To do: Copy everything from the line containing "What is the" down to the end of the material, word for word, but leave the pictures out.
[Source material]
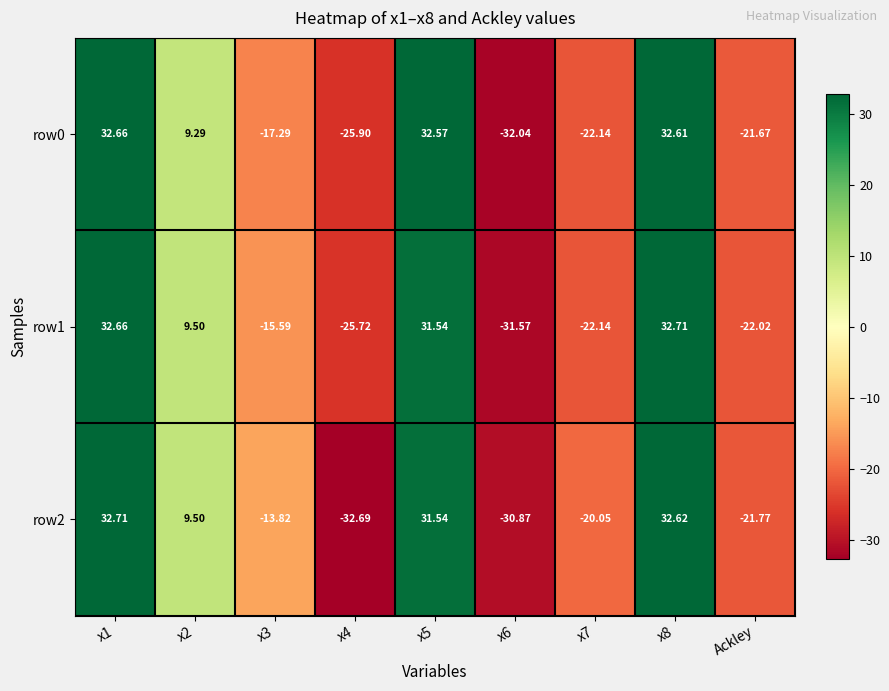

Is the value of row0 at x6 greater than the value of row2 at x8?

No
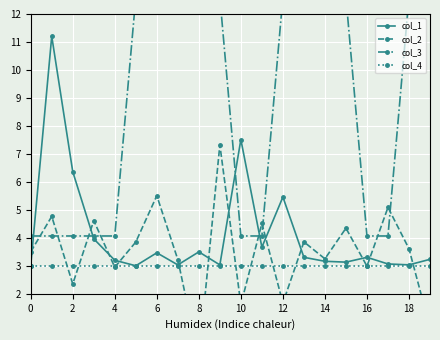

The value of col_1 at 0 is 2.0. True or false?

False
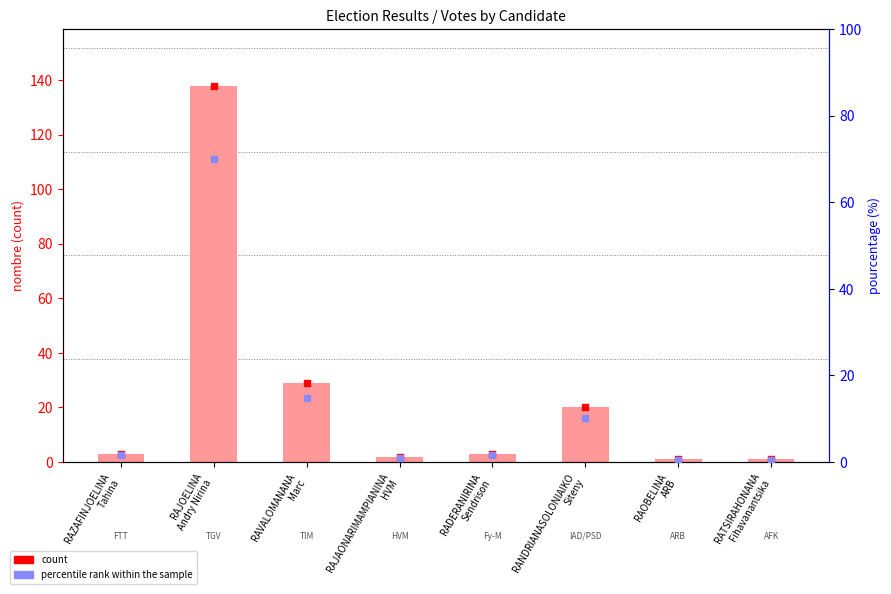

Which series reaches the minimum Y coordinate?

percentile rank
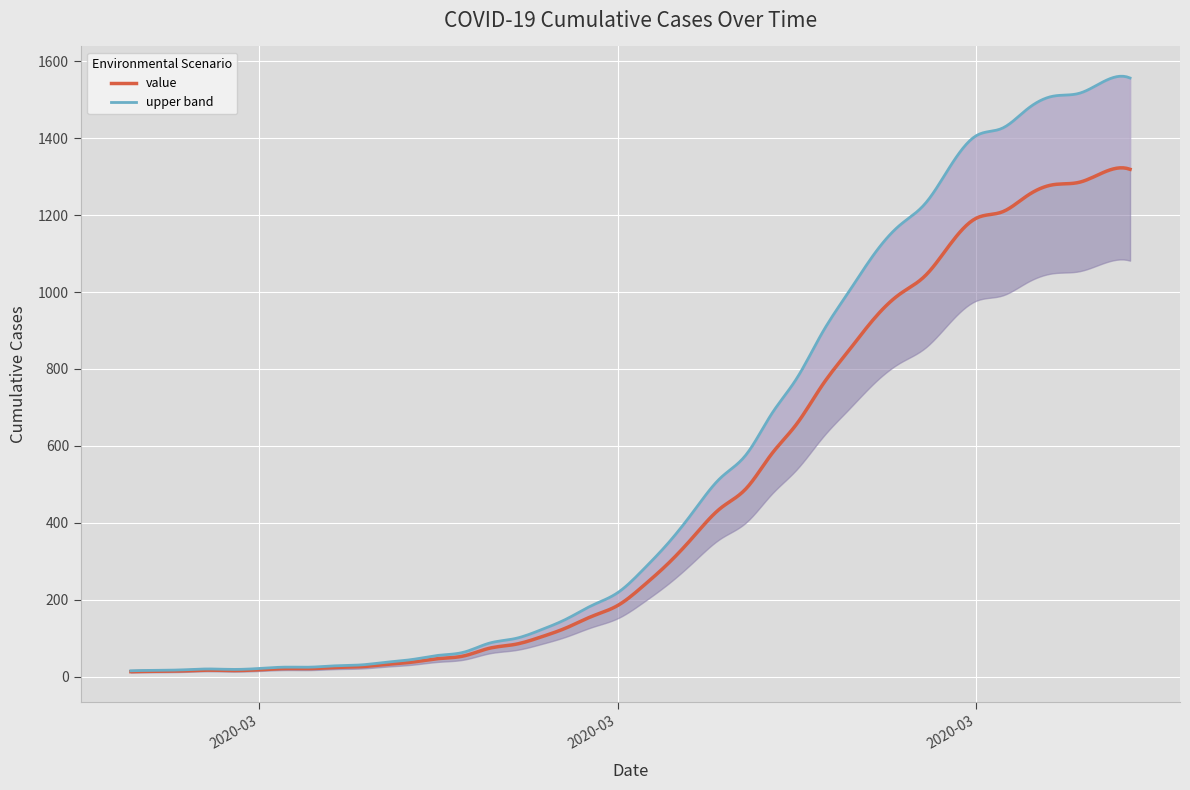

List the labels in order of value, smallest first.

2020-02-27, 2020-02-28, 2020-02-29, 2020-03-02, 2020-03-01, 2020-03-03, 2020-03-04, 2020-03-05, 2020-03-06, 2020-03-07, 2020-03-08, 2020-03-09, 2020-03-10, 2020-03-11, 2020-03-12, 2020-03-13, 2020-03-14, 2020-03-15, 2020-03-16, 2020-03-17, 2020-03-18, 2020-03-19, 2020-03-20, 2020-03-21, 2020-03-22, 2020-03-23, 2020-03-24, 2020-03-25, 2020-03-26, 2020-03-27, 2020-03-28, 2020-03-29, 2020-03-30, 2020-03-31, 2020-04-01, 2020-04-02, 2020-04-03, 2020-04-04, 2020-04-05, 2020-04-06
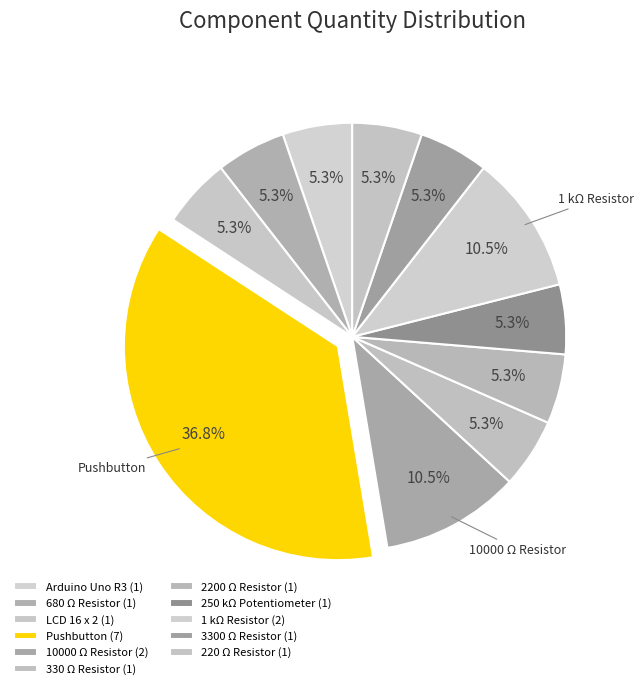

To the nearest percent, what percentage of the pie is 250 kΩ Potentiometer?

5%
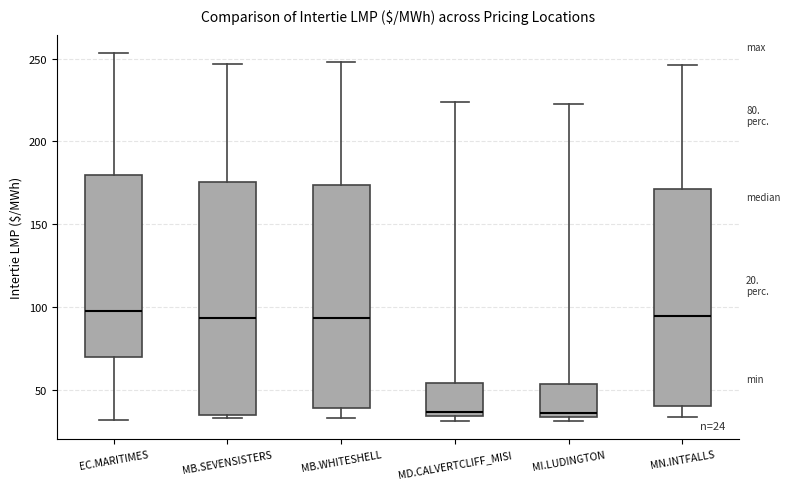

Which box is the tallest, from its lower edge to its upper edge?

MB.SEVENSISTERS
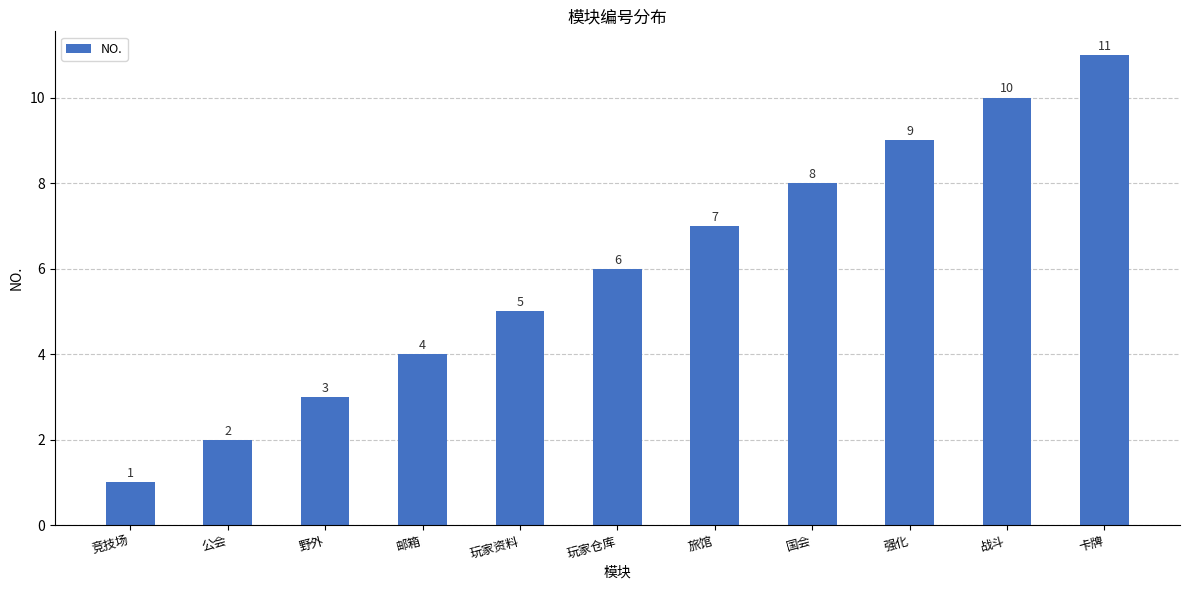

What is the label of the 1st bar from the left?

竞技场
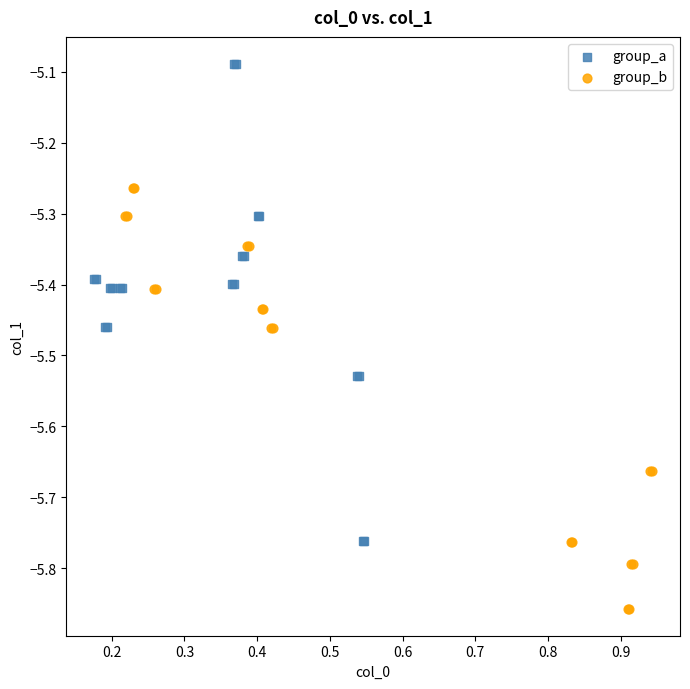

Which series reaches the minimum Y coordinate?

group_b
[/Source material]
Response box:
What is the label of the 1st bar from the left?

竞技场

Which series reaches the minimum Y coordinate?

group_b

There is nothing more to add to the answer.